So I have been kicking around an idea for a while now and thought I would
develop it but its out of my league. The FreeIPA community is very very
active in pam/sssd/ldap/so on and so on so I thought I would float the idea
here before I made a Trac [RFE] ticket.
Would anyone else find it useful to store environment variables in LDAP?
In the environment (no pun intended) I work in we have a few thousand
servers all authenticating to LDAP and a home grown LDAP+sshPublicKey
implementation which is great. But we have a bunch of different distros
which all have different default editors. Unless I feel like touching a
lot of servers or using cfengine3 to distribute my preferred environment
variables I am at the mercy of the editor on the system.
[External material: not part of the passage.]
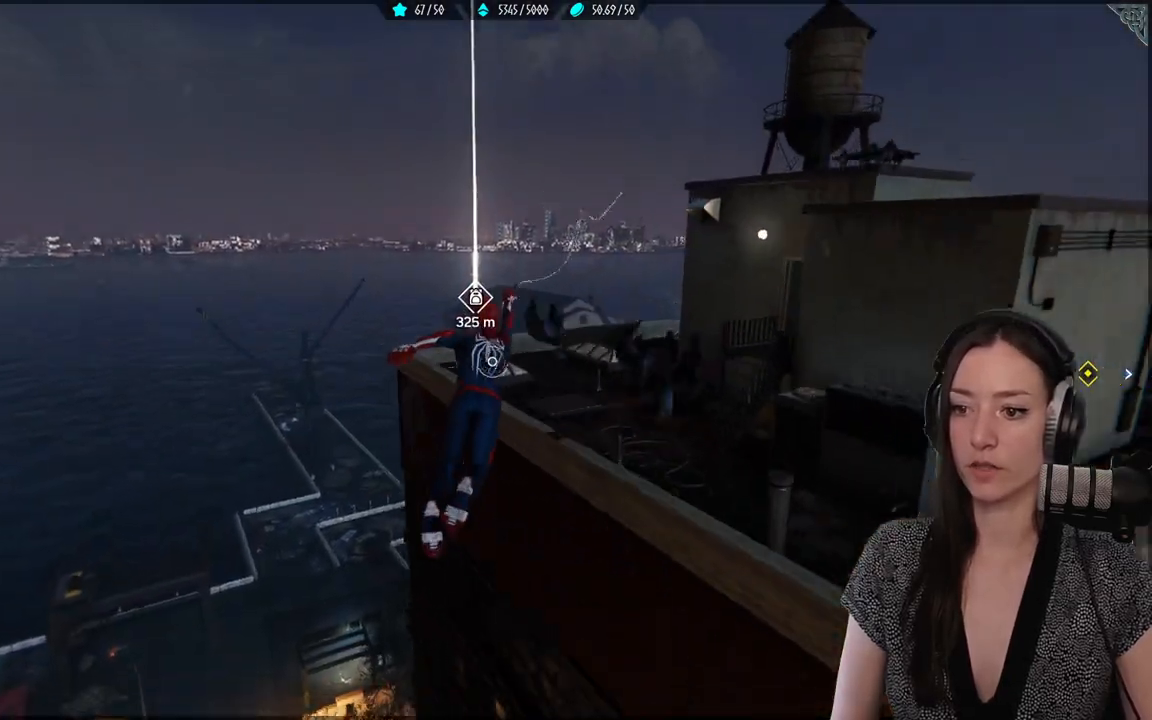
{"dt_ms": 500, "buttons": ["R2"], "left_stick": "up", "right_stick": "center", "events": []}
How wonderful would it be to set EDITOR=vim, LESS='-S',
TZ='America/Hawaii', LANG='Klingon' in LDAP and have pam/sss pull/store
that information for me. Sort of like pam_env but backed by LDAP.
So this got me thinking the other thing that would be wonderful to store in
LDAP would be shell profiles... Consider having your ~/.profile or
~/.bashrc or ~/.my.cnf or what-have-you in LDAP?
Maybe this modified pam_ldap could do things like append, remove, replace
or unset environment variables. Consider:
# replace EDITOR
# unset TZ
# append PATH
# prepend PATH
Further perhaps the PAM module could be configured to only allow certain
environment variables to be manipulated this way admins can control which
variables users can set.
# wildcards? regex?
So if we're storing environment variables in LDAP why not profiles or small
files? ~/.bashrc, ~/.my.cnf, ~/.ssh/config? Sure there's some overlap
with env vars because you could set them in your profile but with both
options an admin is free to choose.
I can think of a couple of ways to implement this.
1. create subortinate objects to the user object
posixProfile: <octet string>
Advantages: The advantage of this setup is that the profileScript class
could contain any number of attributes, perhaps a modified time so that the
script isn't rewritten if the subordinate object hasn't been modified since
the script was last modified.
Disadvantages: Kinda kludgy. Extra objects (more lookups).
2. Use LDAP attribute options (See http://www.ietf.org/rfc/rfc2251.txt RFC
2251 "4.1.5. Attribute Description" if not familiar)
posixProfile;~/.bashrc: <octet string>
posixProfile;~/.my.cnf: <octet string>
Advantages: No extra objects, makes use of oft unused LDAP attribute
options :), can have ACI's applied to them.
Disadvantages: Only modified time to track is modified time of the LDAP
object not individual profileScript attrs
In both cases it might be wise to consider how file names are specified.
Perhaps leave off the ~/ and make everything relative to ~ no matter what.
Or make everything relative to ~/ even if it starts w/ a '/'. Maybe simply
reject anything that begins with '/'.
Plus I don't know if / and . are legitimate characters in attribute options.
So thanks for sticking with me if you got this far. What do you think?